_EXERCISES TO COMPLETE_
- a) Answer these questions about the comments on Black Lives Matter, marking each answer (i), (ii) or (iii):
(i) What does the first commenter hope the movement's members are doing?
(ii) Whom does the Anonymous comment name as not seeming to think that enlisting white support is important?
(iii) According to the Anonymous comment, what shows that many participants bitterly resent the presence of white supporters?
- b) Carry on the comments on Black Lives Matter from the point where they stop.

PAGE EXTRACT Block Start

I've noticed there appears to be some confusion as to what goals Black Lives Matter has to people outside the movement. Your article actually is one of the best I've seen regarding who they are and what they should do in order to get the backing of the general public in particular the strategies to reach the goals they wish to achieve.

I hope their members are taking notice of what you indicated.

Anonymous said...

Grits---What leads you to believe that the BLM leadership, such that it is, cares about enlisting white support? DeRay Mckesson doesn't seem to think that it is important. Marissa Johnson and Nekima Levy-Pounds are more interested in wallowing in the fever swamp that is extremist 3rd-wave feminism. And Shaun King, well the less said about the faux black guy the better. Judging by the twitter comments that accompany every demonstration, a significant number of participants bitterly resent the presence of white supporters. Even those who seem open to wider public support make pronouncements to the effect that "it isn't my job to explain anything to white people." And maybe it isn't.

PAGE EXTRACT Block End
RECORDS Block Start

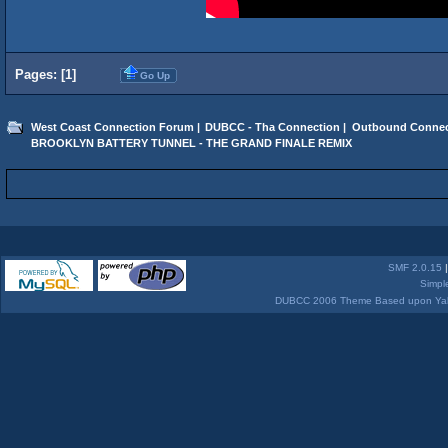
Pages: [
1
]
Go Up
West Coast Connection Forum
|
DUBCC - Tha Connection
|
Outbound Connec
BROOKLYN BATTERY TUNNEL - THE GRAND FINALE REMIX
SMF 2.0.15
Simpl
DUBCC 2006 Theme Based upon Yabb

RECORDS Block End
RECORDS Block Start

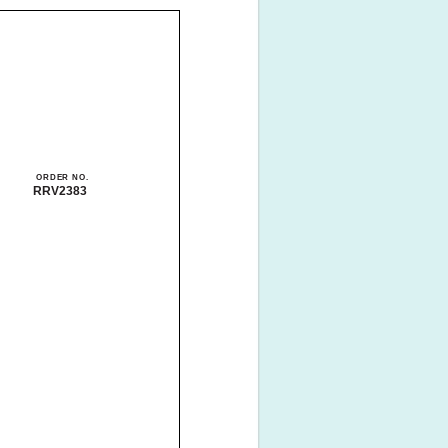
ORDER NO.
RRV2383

RECORDS Block End
RECORDS Block Start

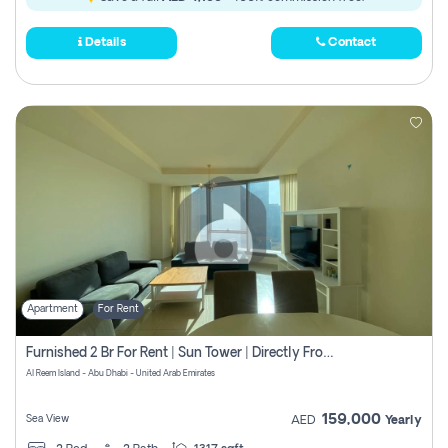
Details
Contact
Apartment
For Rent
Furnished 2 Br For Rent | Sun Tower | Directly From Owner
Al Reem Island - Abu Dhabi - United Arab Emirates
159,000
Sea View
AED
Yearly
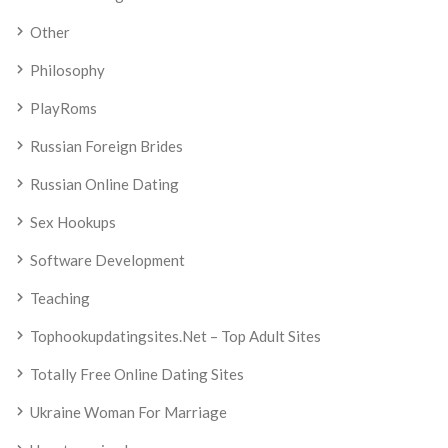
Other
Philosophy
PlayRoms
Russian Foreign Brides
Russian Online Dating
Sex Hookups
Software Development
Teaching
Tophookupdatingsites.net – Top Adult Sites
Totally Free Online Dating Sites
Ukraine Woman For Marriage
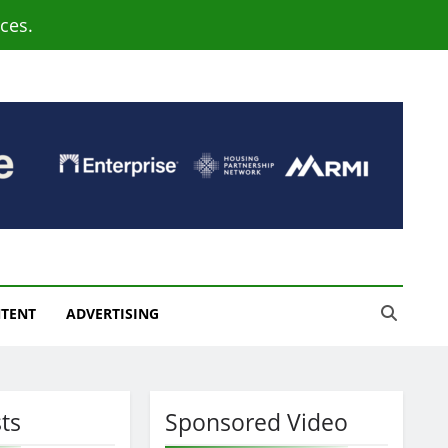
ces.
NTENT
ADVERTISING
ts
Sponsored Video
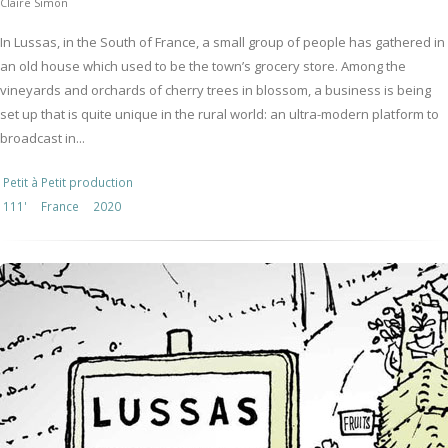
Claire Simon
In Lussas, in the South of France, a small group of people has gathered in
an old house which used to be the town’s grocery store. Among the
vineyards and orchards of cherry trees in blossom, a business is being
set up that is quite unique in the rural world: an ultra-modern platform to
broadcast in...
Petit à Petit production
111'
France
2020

RECORDS Block End

_TASK RESULTS_
- a)
(i) Taking notice of what the article indicated.
(ii) DeRay Mckesson.
(iii) The Twitter comments that accompany every demonstration.

- b)
But political movements have success when they become broad-based. If they are not, the political class briefly pays attention, gauges the movement's potential staying power, utters some comforting phrases and then moves on. You are correct in stating that the BLM movement should have much common ground with libertarians (I know a good number who are deeply sympathetic regarding police conduct), but libertarians are, by nature, loathe to go where they are not wanted.

I have have heard that there is a good deal of tension within the rather informal leadership structure (and I know this is true in at least two local chapters). The cause? Doctrinal purity on racial/gender/feminist/political issues. Apparently, microaggressions (e.g., using the "wrong" personal pronoun or a college food service offering culturally-themed meals) and the need for campus "safe spaces" are as significant as people being choked, beaten and/or shot. These are things that most black people I know laugh off as "white people's problems."

If the BLM movement devolves into another exercise in left-wing campus radical narcissism, regular black folks will probably just lose interest (not in police misconduct or the failures of our legal system, but in BLM). This will be yet another lost opportunity and I've witnessed too many of them in my lifetime. Unless you are privy to information the rest of us aren't, there seems to be little cause for optimism.

Anonymous said...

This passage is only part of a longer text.